Thursday, 11 September 2008

World Destruction - Episode 10

I hate to be the kind to cheer with glee that a particular series is coming to a close as it always seems a bit harsh, but reaching the ten episode milestone of World Destruction has left me feeling somewhat relieved, such is the abject mediocrity of this series.

Indeed, this particular episode could well be a poster boy for "ideas that have been used before in myriad other movies and anime series, only much better", as the World Destruction Committee pay a visit to Clock Town (that's Clock Town, before you start misreading things and getting weird ideas), a town patrolled almost entirely by bland and generic looking robots. These robots are only programmed to take commands from beastmen, while of course allows Toppi to take control of one robot before this is noted, and said robot then decides more or less under his own will to save the gang at the end of the episode in an utterly predictable climax. Just to complete the charade, this robot also manages to save himself for a situation where it would be physically impossible to do so.
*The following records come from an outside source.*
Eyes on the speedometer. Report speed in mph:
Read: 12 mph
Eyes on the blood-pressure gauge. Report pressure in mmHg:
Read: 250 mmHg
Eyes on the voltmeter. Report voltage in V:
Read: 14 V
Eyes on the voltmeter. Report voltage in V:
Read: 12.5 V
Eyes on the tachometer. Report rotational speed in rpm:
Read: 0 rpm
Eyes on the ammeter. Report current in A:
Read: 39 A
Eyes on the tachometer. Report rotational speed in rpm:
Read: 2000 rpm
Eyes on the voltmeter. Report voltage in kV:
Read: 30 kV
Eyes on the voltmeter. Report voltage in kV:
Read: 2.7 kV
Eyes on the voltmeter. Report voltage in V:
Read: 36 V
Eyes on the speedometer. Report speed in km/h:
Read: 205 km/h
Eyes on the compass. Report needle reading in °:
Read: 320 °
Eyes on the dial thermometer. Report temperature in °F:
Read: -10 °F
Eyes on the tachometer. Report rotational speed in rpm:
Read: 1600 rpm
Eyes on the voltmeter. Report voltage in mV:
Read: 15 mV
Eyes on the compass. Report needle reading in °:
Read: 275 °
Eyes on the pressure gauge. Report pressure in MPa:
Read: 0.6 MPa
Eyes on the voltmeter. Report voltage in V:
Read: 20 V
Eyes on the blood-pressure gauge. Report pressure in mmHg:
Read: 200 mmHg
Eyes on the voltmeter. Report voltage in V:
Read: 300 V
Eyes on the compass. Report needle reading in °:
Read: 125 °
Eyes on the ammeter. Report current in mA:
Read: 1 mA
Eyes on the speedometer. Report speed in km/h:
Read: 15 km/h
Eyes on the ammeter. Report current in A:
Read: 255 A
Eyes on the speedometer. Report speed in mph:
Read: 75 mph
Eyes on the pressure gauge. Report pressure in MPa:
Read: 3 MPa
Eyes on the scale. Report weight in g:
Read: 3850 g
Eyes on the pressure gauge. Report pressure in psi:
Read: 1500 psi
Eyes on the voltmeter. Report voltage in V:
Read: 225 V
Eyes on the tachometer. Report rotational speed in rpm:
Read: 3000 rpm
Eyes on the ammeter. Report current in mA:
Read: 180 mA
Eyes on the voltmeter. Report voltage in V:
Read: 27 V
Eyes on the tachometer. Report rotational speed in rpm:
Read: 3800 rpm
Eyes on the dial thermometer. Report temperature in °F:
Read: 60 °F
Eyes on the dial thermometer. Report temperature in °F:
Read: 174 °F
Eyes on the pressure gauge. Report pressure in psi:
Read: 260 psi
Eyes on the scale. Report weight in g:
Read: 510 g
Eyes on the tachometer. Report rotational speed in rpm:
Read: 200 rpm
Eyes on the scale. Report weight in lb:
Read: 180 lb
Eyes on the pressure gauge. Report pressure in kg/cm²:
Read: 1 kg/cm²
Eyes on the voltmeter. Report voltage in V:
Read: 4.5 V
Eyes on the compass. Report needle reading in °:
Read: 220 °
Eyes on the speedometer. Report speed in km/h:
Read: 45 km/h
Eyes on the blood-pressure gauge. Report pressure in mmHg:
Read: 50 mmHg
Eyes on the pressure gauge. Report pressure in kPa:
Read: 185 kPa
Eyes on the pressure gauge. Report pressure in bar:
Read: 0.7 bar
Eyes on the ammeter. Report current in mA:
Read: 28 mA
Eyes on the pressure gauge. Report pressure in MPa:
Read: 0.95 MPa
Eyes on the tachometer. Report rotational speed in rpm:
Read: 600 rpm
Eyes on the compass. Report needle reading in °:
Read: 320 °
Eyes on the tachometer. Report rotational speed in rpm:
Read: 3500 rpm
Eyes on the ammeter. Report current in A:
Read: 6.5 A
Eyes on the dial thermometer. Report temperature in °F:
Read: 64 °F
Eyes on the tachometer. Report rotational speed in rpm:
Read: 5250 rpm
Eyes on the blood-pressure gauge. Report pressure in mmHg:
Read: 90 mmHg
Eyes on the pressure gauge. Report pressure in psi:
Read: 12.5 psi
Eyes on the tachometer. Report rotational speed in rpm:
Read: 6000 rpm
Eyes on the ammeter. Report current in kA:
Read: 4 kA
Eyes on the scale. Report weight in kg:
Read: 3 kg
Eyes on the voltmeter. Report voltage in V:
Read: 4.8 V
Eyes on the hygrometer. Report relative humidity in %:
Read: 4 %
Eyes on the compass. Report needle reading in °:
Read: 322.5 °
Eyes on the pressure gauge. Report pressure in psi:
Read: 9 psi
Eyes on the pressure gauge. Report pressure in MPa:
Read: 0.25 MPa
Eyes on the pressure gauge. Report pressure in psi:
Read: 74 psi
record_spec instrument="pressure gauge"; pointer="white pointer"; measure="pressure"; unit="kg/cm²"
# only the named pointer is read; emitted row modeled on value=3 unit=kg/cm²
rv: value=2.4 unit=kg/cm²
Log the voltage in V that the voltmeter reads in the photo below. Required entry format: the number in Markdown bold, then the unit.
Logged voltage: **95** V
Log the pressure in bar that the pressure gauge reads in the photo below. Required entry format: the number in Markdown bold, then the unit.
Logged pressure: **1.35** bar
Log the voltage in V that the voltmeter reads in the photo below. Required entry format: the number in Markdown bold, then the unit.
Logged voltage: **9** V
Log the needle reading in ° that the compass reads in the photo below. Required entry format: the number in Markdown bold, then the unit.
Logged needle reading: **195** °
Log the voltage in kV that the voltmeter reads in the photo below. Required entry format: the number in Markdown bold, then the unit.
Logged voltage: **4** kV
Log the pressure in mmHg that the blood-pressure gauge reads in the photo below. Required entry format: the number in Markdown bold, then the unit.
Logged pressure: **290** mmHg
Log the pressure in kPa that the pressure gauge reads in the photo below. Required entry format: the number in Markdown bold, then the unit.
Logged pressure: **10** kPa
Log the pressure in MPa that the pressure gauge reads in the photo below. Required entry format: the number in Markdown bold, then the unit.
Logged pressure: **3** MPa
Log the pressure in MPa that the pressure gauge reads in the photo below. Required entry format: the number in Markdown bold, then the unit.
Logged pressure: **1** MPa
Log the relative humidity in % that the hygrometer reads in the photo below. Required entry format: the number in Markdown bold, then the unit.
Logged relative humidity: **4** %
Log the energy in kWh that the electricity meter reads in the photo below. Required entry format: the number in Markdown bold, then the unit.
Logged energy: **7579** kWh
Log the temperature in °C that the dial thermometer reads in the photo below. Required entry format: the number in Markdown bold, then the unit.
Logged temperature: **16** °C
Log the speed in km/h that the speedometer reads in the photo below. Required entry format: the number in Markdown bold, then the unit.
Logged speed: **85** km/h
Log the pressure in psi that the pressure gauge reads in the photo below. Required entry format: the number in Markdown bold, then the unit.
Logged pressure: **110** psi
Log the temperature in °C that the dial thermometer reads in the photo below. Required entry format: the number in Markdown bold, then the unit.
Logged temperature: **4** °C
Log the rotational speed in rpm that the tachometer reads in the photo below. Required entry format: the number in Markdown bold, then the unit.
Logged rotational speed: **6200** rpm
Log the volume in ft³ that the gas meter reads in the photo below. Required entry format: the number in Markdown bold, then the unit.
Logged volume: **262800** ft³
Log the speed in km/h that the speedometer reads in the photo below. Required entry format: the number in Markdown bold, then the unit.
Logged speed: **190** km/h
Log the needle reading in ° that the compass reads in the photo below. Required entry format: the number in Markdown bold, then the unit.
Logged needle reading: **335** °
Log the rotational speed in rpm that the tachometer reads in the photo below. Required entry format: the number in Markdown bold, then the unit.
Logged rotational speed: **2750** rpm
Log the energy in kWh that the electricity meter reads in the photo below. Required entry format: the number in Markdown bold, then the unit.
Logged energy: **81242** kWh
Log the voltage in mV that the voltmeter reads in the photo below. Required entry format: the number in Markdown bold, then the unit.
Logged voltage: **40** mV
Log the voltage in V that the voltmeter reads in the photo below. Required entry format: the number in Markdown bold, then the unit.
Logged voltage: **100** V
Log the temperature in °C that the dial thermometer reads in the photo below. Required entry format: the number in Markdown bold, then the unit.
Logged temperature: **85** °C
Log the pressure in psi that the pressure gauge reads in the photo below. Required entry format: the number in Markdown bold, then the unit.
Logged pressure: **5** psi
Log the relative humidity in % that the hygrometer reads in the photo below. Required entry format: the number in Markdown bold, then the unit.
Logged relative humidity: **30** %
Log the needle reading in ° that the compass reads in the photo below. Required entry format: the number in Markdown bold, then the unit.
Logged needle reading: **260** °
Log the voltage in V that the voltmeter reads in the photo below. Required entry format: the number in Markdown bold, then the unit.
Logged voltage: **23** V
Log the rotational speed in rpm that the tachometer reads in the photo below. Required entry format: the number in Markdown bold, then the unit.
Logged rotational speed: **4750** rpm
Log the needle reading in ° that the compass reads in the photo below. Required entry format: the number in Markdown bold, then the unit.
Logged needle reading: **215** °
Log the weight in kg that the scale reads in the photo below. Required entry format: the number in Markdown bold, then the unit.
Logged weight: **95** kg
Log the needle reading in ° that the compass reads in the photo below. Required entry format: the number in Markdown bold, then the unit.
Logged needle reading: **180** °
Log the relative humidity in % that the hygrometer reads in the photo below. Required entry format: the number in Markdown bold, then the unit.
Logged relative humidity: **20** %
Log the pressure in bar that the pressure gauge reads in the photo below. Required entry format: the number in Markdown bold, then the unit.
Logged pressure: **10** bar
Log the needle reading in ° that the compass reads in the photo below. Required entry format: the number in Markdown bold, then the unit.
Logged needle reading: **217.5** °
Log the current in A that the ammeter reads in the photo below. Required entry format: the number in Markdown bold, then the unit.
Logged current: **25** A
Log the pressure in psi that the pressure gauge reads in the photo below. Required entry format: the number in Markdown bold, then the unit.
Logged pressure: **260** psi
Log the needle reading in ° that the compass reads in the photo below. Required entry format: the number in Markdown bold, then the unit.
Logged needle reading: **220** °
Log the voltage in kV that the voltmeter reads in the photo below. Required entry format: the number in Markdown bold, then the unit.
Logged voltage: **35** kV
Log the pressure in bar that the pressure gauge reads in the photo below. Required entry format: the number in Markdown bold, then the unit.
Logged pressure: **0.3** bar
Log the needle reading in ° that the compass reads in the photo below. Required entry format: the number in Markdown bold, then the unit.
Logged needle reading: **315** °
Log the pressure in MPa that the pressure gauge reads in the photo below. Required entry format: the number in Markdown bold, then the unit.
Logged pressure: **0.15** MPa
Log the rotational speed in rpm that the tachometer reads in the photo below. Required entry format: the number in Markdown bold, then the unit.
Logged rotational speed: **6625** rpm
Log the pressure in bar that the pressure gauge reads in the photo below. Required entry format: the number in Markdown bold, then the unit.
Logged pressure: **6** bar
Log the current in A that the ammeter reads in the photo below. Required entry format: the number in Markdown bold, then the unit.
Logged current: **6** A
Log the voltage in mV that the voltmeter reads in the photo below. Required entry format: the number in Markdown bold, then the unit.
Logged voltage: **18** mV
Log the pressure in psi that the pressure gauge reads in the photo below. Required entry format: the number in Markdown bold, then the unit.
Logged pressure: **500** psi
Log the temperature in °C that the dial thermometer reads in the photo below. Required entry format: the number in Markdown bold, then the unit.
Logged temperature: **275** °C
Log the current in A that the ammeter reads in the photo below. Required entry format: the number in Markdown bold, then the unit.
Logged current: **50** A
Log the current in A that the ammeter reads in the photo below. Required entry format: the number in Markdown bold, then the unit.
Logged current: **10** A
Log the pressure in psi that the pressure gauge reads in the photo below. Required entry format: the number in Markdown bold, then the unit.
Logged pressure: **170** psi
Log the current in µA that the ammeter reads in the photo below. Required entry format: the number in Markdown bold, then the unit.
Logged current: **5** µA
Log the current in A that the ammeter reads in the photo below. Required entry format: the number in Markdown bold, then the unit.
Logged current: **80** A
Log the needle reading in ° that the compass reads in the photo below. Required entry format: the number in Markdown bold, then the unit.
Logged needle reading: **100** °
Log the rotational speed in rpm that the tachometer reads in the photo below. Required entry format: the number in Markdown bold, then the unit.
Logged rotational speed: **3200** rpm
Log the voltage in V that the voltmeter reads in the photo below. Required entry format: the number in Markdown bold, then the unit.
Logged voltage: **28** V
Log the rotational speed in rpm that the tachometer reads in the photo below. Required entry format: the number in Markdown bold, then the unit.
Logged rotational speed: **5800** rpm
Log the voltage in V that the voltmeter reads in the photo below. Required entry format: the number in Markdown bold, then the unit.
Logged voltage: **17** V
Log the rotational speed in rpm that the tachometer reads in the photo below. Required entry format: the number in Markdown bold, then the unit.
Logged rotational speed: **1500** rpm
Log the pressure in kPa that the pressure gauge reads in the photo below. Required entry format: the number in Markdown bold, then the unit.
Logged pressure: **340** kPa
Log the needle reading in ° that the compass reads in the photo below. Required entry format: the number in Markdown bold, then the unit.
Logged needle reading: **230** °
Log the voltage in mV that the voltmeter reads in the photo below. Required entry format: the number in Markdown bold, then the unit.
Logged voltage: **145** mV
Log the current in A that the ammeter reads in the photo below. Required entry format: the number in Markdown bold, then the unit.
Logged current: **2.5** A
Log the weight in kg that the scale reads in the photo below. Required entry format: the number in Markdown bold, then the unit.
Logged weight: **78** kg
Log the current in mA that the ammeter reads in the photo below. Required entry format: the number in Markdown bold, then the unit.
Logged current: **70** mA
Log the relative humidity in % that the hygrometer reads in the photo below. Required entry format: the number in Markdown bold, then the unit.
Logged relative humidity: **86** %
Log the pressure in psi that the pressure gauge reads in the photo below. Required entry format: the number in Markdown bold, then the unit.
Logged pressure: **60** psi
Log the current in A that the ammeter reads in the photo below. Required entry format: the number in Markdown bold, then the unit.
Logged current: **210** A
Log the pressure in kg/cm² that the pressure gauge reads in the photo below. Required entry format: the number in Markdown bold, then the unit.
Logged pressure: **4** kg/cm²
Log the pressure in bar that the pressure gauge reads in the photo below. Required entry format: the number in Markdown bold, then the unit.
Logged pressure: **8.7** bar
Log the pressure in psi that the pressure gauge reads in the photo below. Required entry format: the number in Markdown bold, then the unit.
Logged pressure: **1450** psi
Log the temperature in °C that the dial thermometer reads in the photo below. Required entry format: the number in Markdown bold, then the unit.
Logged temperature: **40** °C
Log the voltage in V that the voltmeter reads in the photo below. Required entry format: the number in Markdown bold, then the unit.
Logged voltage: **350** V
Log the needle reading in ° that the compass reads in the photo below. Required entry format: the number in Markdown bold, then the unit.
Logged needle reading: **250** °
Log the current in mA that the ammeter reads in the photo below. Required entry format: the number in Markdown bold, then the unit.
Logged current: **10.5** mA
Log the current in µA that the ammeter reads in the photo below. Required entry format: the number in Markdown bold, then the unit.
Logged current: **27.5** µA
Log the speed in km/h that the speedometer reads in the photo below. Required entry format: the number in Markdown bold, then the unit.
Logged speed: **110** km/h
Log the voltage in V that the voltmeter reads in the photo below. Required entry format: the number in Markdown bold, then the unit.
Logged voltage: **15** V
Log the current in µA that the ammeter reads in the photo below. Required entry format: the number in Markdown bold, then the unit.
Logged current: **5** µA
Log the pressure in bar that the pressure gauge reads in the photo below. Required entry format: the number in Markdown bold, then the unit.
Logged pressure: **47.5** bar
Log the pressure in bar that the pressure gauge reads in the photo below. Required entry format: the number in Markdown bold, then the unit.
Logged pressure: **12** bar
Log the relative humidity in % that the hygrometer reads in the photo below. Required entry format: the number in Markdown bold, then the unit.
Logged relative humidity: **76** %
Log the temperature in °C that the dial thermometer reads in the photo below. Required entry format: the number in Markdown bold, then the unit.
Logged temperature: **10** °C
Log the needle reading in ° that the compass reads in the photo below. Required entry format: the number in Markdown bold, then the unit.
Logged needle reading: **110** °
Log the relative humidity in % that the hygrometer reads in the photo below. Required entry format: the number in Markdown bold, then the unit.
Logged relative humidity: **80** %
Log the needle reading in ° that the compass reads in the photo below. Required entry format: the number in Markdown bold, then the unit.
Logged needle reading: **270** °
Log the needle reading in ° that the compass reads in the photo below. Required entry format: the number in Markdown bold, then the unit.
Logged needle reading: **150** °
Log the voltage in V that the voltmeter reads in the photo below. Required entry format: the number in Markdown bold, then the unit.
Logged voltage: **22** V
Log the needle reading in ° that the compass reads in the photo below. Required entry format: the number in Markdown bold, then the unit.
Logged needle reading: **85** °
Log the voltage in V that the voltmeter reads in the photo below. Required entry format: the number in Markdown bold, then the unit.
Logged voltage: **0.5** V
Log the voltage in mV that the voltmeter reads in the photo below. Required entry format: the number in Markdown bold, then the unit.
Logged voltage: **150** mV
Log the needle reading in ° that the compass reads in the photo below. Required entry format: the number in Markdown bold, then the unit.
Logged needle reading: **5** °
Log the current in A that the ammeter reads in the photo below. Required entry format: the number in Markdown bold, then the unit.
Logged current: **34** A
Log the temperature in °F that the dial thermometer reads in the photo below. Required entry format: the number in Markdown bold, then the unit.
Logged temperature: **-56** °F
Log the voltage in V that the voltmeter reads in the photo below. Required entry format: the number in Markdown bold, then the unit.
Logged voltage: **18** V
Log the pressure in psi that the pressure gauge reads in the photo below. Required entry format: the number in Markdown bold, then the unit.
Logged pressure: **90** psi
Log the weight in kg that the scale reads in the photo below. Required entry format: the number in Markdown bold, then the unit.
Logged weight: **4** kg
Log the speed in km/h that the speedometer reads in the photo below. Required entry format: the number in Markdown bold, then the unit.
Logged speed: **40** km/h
Wall-E this episode ain't.

Apart from all that, all we learn in this episode is where Morte and company have to head for next as the Destruct Code interfaces with a Destruct Code Detector (if they'd built one of these in episode one it would have saved us a lot of bother most likely), which isn't a particularly exciting revelation, especially given the way this episode was set up to offer us something a little more substantial.

The more of this series I watch, the more its ideas feel like they've been pulled from various other sources, written down in unreadable scribbles, mauled by kittens with extremely sharp claws, then randomly stuck back together again to form plots for each episode. I suppose what I'm trying to say here is that most of the plots we've seen in this series aren't just old hat, but they're badly realised as well. To think, I was actually quite excited for this series after watching the opening episode. It just goes to show that you can't judge a book by it's cover. Or something.